__Material for the task__.
┄┄┄┄┄┄┄┄┄┄┄┄┄┄┄┄┄┄┄┄

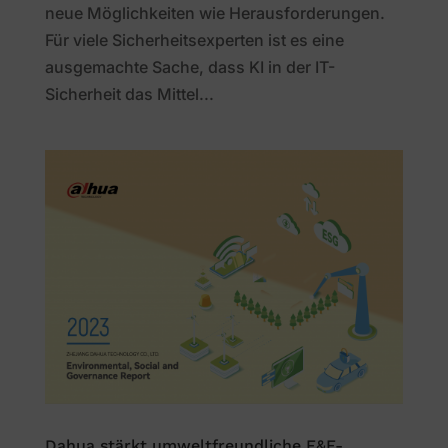
neue Möglichkeiten wie Herausforderungen.
Für viele Sicherheitsexperten ist es eine
ausgemachte Sache, dass KI in der IT-
Sicherheit das Mittel...
Dahua stärkt umweltfreundliche F&E-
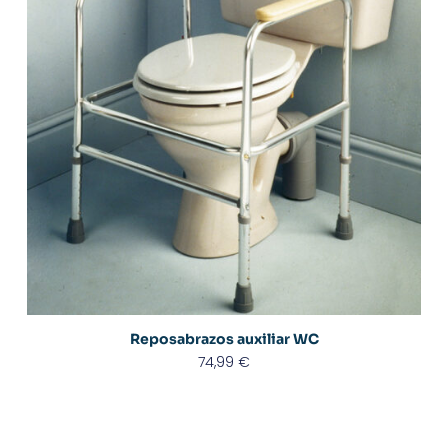
Reposabrazos auxiliar WC
74,99
€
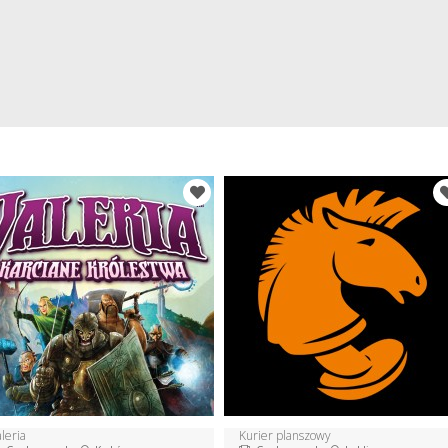
leria
Kurier planszowy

┄┄┄┄┄┄┄┄┄┄┄┄┄┄┄┄┄┄┄┄

__What is expected__. Write out the text of the data again with "Kurier planszowy" changed to "Gra planszowa" and every other word kept the same. Leave out the pictures.

__Answer to this exercise__.
neue Möglichkeiten wie Herausforderungen.
Für viele Sicherheitsexperten ist es eine
ausgemachte Sache, dass KI in der IT-
Sicherheit das Mittel...
Dahua stärkt umweltfreundliche F&E-
Reposabrazos auxiliar WC
74,99
€
leria
Gra planszowa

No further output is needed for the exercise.